Kahire'de devam eden görüşmeler iki ana noktaya yoğunlaşıyor. Türkiye'nin desteklediği Devlet Yüksek Konseyi Başkanı Halid El-Mişri'nin olmazsa olmaz şartı, yeni bir seçim kanunu yapılması ve mutlaka Hafter ve yakınlarının seçime girmesinin engellenmesi.

Mısır'ın desteklediği Temsilciler Meclisi Başkanı Akile Salih ise, Dibeybe'nin Başbakanlığı altında seçime gidilmesini hiçbir şart altında kabul etmek istemiyor.

Libya Temsilciler Meclisi tarafından desteklenen Ulusal İstikrar Hükümeti Başbakanı Fethi Başağa, seçimlerden önce askeri ve sivil kurumların birleştirilmesi, milis güçlerinin dağıtılıp orduya katılmalarının sağlanması, seçime kadar ülkeyi yönetecek hükümetin ülkenin her tarafına hakim olup güvenliği sağlaması için seçimin en erken 14 ay sonra yapılabileceğini söylüyor. Libya Temsilciler Meclisi'nin seçim tarihi ile ilgili açıklamaları da bu yönde.

Libya Ulusal Birlik Hükümeti Başbakanı Dibeybe ise, seçime kadar görevine devam edeceğini ve seçimi en kısa sürece yapacağını söylüyor ama iki ayrı hükümetin olduğu, kendi hükümetinin sadece başkent Trablus ve çevresinin bir kısmına hakim olduğu bir durumda, Libya'daki diğer aktörlerin oluru olmadan nasıl seçim yapabileceğini ve seçimin güvenliğini nasıl sağlayacağı konusundaki sorulara cevap vermek yerine, seçimi sadece ben yapabilirim diyor.

Kahire'deki görüşmelerde yeni bir seçim kanunu ve seçim tarihi konusunda bir anlaşma çıkması zor ama böyle bir anlaşma çıksa bile mevcut durumda bunun uygulanması alanı yok. Yaklaşık 14 aydır görevde olan ve Libya'nın petrol parasını kendi yakınlarının şirketlerini aktarmak, yüz milyonlarca dolar harcayarak kendine bağlı milis gücü kurmak dışında Libya için bir şey yapmayan Ulusal Birlik Hükümeti Başbakanı Dibeybe, görevde olduğu sürece, Libya'da hilesiz bir seçimin yapılması mümkün olmaz.

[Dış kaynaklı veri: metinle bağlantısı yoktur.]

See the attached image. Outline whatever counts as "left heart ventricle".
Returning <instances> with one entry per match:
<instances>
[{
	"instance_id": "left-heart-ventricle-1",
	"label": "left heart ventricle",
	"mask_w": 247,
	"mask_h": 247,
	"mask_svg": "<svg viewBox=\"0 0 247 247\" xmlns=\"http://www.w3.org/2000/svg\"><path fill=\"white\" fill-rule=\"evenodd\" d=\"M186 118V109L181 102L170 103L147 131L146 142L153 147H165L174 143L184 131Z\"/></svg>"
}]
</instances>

Bu durumda bir seçimin yapılması Libya'daki sorunları çözmek yerine daha da kötüleştirir. Libya'da hilesiz ve başarılı bir seçimin yapılması için seçimden önce yapılması gerekenler önemlidir.


BM Genel Sekreteri Libya Özel Temsilcisi Stephanie Williams'ın 'en kısa sürede seçim yapılması' ısrarı

BM Genel Sekreteri Libya Özel Temsilcisi Stephanie Williams, sürekli bir an önce seçim yapılsın diyor ama bu şartlarda bir seçimin mümkün olmadığını, bir seçim yapılsa bile bunun çözüm getirmeyeceğini görmezden geliyor.

BM Genel Sekreteri Libya Özel Temsilcisi Stephanie Williams, Dibeybe'nin 21 Aralık 2021'de yapılması planlanan seçimlere kadar yapması gerekenlerin başında gelen, kurumları birleştirmek, yabancı güçlerin ülkeden çıkarılması konularında bir şey yapmamasına, milis güçleri dağıtmak yerine, yüz milyonlarca dolar petrol parasını harcayarak kendine bağlı milis güçleri oluşturmasına göz yumdu, şimdi "bir an önce seçim yapalım" diyor.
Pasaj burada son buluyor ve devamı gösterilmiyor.